■ Data ■
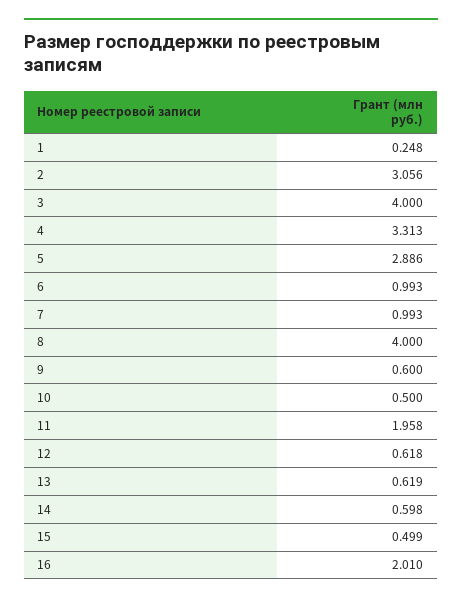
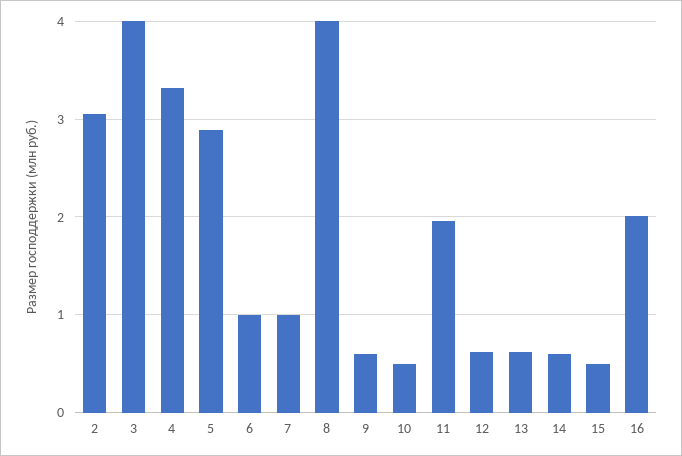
  {
-   "1": 0.248,
    "2": 3.056,
    "3": 4,
    "4": 3.313,
    "5": 2.886,
    "6": 0.993,
    "7": 0.993,
    "8": 4,
    "9": 0.6,
    "10": 0.5,
    "11": 1.958,
    "12": 0.618,
    "13": 0.619,
    "14": 0.598,
    "15": 0.499,
    "16": 2.01
  }

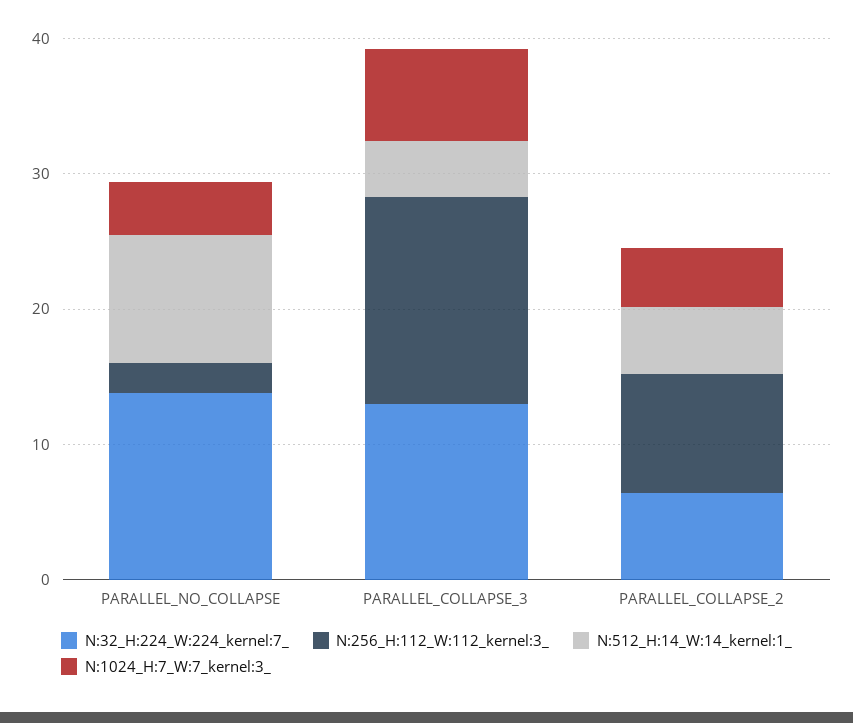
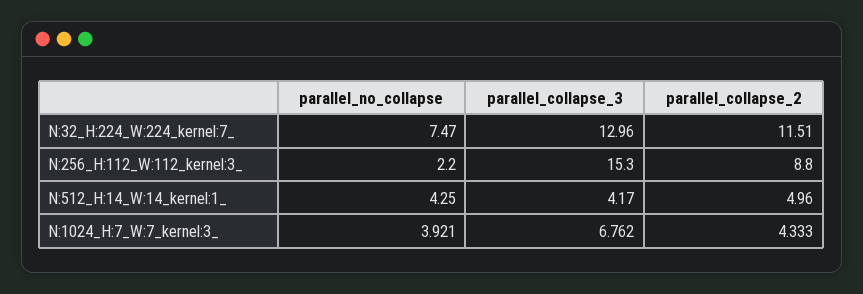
  {
    "N:32_H:224_W:224_kernel:7_": {
-     "PARALLEL_NO_COLLAPSE": 14,
+     "PARALLEL_NO_COLLAPSE": 7.47,
      "PARALLEL_COLLAPSE_3": 12.96,
-     "PARALLEL_COLLAPSE_2": 6
+     "PARALLEL_COLLAPSE_2": 11.51
    },
    "N:256_H:112_W:112_kernel:3_": {
      "PARALLEL_NO_COLLAPSE": 2.2,
      "PARALLEL_COLLAPSE_3": 15.3,
      "PARALLEL_COLLAPSE_2": 8.8
    },
    "N:512_H:14_W:14_kernel:1_": {
-     "PARALLEL_NO_COLLAPSE": 10,
+     "PARALLEL_NO_COLLAPSE": 4.25,
      "PARALLEL_COLLAPSE_3": 4.17,
      "PARALLEL_COLLAPSE_2": 4.96
    },
    "N:1024_H:7_W:7_kernel:3_": {
      "PARALLEL_NO_COLLAPSE": 3.921,
      "PARALLEL_COLLAPSE_3": 6.762,
      "PARALLEL_COLLAPSE_2": 4.333
    }
  }

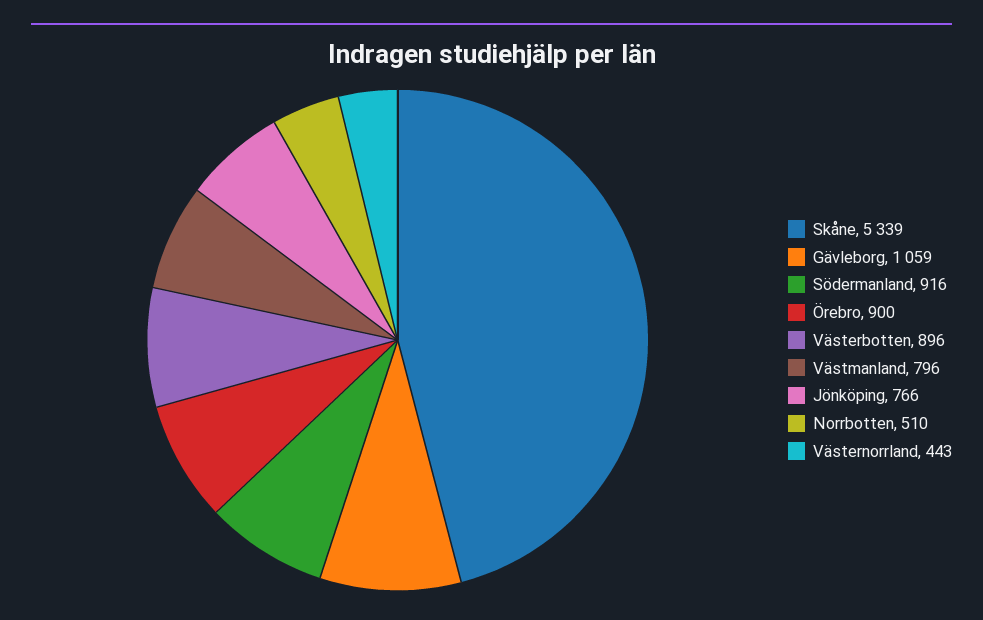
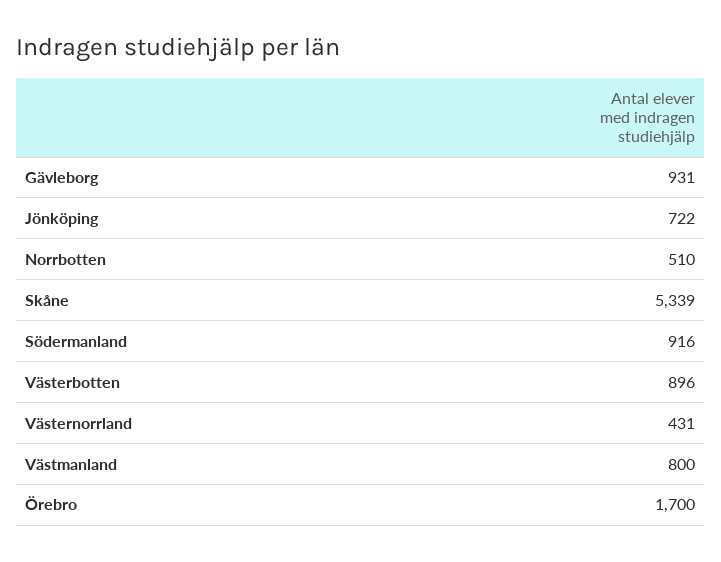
  {
    "Skåne": 5339,
-   "Gävleborg": 1059,
+   "Gävleborg": 931,
    "Södermanland": 916,
-   "Örebro": 900,
+   "Örebro": 1700,
    "Västerbotten": 896,
-   "Västmanland": 796,
+   "Västmanland": 800,
-   "Jönköping": 766,
+   "Jönköping": 722,
    "Norrbotten": 510,
-   "Västernorrland": 443
+   "Västernorrland": 431
  }

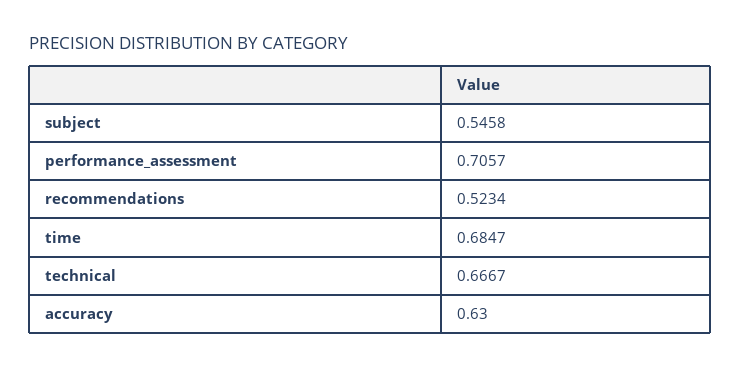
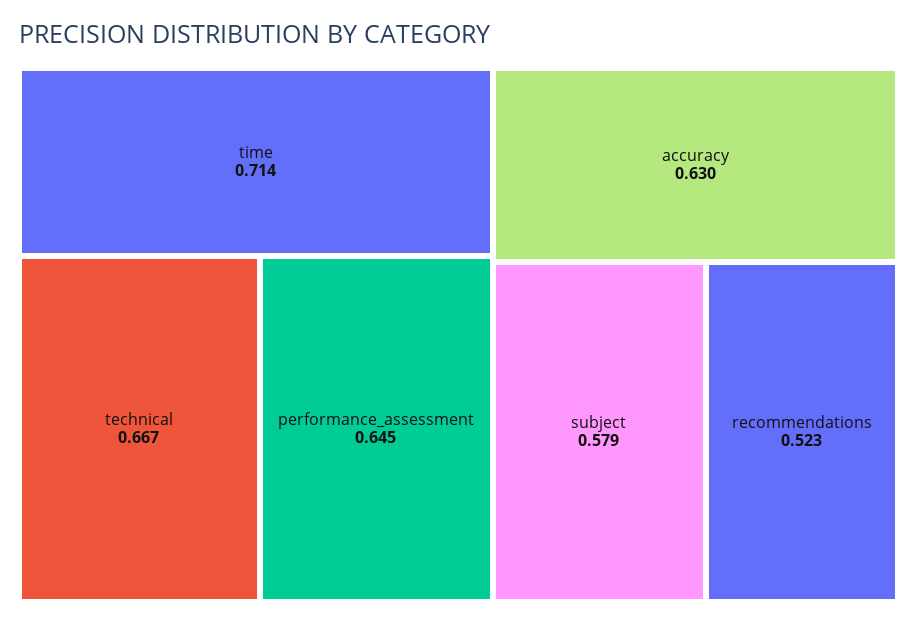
  {
-   "subject": 0.5458,
+   "subject": 0.579,
-   "performance_assessment": 0.7057,
+   "performance_assessment": 0.645,
    "recommendations": 0.5234,
-   "time": 0.6847,
+   "time": 0.714,
    "technical": 0.6667,
    "accuracy": 0.63
  }

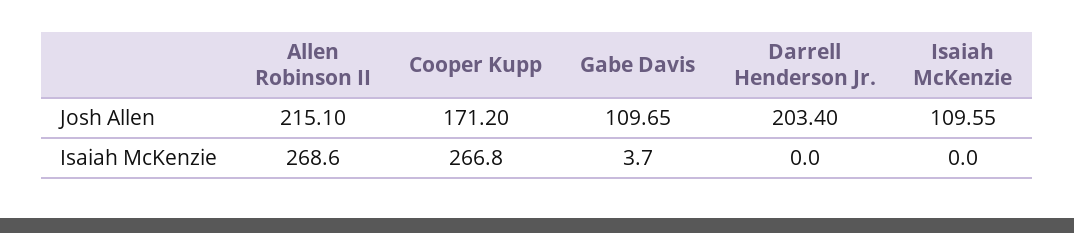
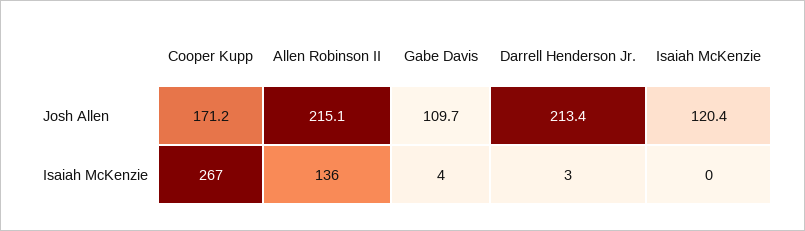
  {
    "Allen Robinson II": {
      "Josh Allen": 215.1,
-     "Isaiah McKenzie": 268.6
+     "Isaiah McKenzie": 136
    },
    "Cooper Kupp": {
      "Josh Allen": 171.2,
      "Isaiah McKenzie": 266.8
    },
    "Gabe Davis": {
      "Josh Allen": 109.65,
      "Isaiah McKenzie": 3.7
    },
    "Darrell Henderson Jr.": {
-     "Josh Allen": 203.4,
+     "Josh Allen": 213.4,
-     "Isaiah McKenzie": 0
+     "Isaiah McKenzie": 3
    },
    "Isaiah McKenzie": {
-     "Josh Allen": 109.55,
+     "Josh Allen": 120.4,
      "Isaiah McKenzie": 0
    }
  }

■ What you should do ■
Find each line in the records that contains the string "Allen", then say how many there are and nothing else.

■ Problem solution ■
8